Temanggung (ANTARA) - Inspektorat Pemerintah Kabupaten Temanggung, Jawa Tengah, menyerahkan kelebihan bayar pengadaan barang/jasa di 21 desa dari 10 kecamatan Kabupaten Temanggung pada tahun anggaran 2021. Inspektur Pemkab Temanggung Eko Suprapto di Temanggung, Kamis, mengatakan bahwa penyerahan ini merupakan hasil klarifikasi auditor Inspektorat terkait dengan pengadaan barang jasa kendaraan bermotor roda empat di 27 desa. Dari 27 desa yang diaudit setelah diklarifikasi dengan dealer, kata dia, ternyata yang 21 desa ini BBNKB/PKB-nya nol rupiah, sedangkan untuk enam desa lain yang tidak untuk operasional sampah, misalnya untuk Bumdes maka BBNKB/PKB tetap ada di STNK. "Kami eksekusi dengan setor ke 21 desa dari Bank Pasar dan BKK Temanggung sebanyak Rp310 juta. Dari 21 desa ini, nanti ditransfer ke kas desa masing-masing melalui bank tersebut," katanya. Menurut dia, penyebab hal ini hanya pemahaman tentang regulasi bahwa BBNKB/PKB kendaraan pelat merah itu nol rupiah.
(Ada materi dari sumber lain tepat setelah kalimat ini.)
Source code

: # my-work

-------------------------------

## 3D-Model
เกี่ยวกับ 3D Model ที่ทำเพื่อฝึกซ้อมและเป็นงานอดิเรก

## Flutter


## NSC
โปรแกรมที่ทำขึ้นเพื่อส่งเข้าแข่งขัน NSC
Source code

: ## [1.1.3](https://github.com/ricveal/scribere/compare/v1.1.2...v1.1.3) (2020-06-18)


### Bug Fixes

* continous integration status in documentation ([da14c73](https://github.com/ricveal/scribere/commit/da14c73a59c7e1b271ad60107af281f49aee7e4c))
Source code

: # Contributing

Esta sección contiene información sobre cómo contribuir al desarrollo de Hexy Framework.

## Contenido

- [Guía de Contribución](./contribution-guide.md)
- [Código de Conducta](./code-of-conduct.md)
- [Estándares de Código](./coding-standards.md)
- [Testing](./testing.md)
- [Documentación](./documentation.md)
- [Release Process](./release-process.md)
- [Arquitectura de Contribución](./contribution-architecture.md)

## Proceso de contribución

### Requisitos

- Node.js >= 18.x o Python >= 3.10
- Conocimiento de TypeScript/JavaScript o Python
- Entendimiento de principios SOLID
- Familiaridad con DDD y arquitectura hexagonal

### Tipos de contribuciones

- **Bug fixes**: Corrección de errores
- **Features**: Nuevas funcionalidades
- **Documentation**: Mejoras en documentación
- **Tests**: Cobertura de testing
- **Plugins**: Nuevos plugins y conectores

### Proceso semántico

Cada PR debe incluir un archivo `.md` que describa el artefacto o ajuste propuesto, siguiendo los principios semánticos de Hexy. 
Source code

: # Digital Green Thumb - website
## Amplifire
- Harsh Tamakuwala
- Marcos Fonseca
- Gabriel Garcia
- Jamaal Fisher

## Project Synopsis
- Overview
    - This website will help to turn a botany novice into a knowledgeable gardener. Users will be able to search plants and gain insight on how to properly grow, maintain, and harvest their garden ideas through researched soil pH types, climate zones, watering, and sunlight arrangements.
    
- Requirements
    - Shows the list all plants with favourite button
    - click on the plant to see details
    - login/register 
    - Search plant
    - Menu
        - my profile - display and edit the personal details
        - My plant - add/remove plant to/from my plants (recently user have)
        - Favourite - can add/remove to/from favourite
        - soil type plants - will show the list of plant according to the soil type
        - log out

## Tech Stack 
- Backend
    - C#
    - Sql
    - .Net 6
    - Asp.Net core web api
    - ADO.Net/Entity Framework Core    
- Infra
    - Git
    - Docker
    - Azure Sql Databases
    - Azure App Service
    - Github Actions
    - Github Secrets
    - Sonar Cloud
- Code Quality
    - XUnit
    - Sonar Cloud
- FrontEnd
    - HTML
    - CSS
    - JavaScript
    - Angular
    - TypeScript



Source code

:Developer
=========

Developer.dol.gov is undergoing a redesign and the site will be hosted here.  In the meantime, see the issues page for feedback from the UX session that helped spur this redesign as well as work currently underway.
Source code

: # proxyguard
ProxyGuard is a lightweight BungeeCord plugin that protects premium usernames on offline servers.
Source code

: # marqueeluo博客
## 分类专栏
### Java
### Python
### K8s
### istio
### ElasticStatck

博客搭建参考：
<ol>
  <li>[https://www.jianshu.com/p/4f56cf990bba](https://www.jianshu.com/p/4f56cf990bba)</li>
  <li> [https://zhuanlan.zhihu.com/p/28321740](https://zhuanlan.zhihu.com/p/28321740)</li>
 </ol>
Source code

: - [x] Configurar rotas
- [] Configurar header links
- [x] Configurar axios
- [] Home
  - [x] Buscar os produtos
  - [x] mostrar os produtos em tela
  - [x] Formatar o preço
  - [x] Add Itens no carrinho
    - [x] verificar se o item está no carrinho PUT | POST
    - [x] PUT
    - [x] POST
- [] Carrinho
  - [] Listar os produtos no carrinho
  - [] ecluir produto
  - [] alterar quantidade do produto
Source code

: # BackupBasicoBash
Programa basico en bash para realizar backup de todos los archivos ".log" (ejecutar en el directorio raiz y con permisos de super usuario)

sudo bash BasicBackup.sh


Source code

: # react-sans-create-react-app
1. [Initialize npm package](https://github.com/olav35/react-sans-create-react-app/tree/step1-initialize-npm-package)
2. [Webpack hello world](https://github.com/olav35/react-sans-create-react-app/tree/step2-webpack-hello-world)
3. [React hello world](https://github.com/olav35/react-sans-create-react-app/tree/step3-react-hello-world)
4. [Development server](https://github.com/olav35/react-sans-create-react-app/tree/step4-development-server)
Pada waktu penawaran oleh dealer ke pemerintah desa itu tidak tahu kalau ternyata BBNKB/PKB itu nol rupiah untuk kendaraan sampah. Eko menuturkan bahwa hal ini merupakan amanat dari penegak hukum agar menyelesaikan dengan sebaik-baiknya tanpa efek hukum. Oleh karena itu, laporan hasil klarifikasi ini dapat menjadi jaminan hukum penuh ke desa agar tidak ada risiko. Penggunaan itu dapat untuk kepentingan lain bagi pemerintah desa. Hal ini menunjukkan pentingnya edukasi pengadaan barang jasa, pihaknya pun sudah koordinasi, klarifikasi dengan Samsat Temanggung sehingga semua sudah clear. Jika dirata-rata pengembalian itu antara Rp11 juta dan Rp16 juta per desa. Ia mengakui bahwa pengadaaan barang dan jasa ini tidak mudah karena harus melalui proses-proses, mulai perencanaan, pelaksanaan, hingga pertanggungjawaban, agar tidak terjadi kasus kerugian negara. "Nanti untuk pembayaran kelebihan bayar atau selisih harga ini silakan kades untuk menggunakan pada tahun 2022 masuk APBDes Perubahan atau pada tahun 2023 masuk Silpa 2022," katanya.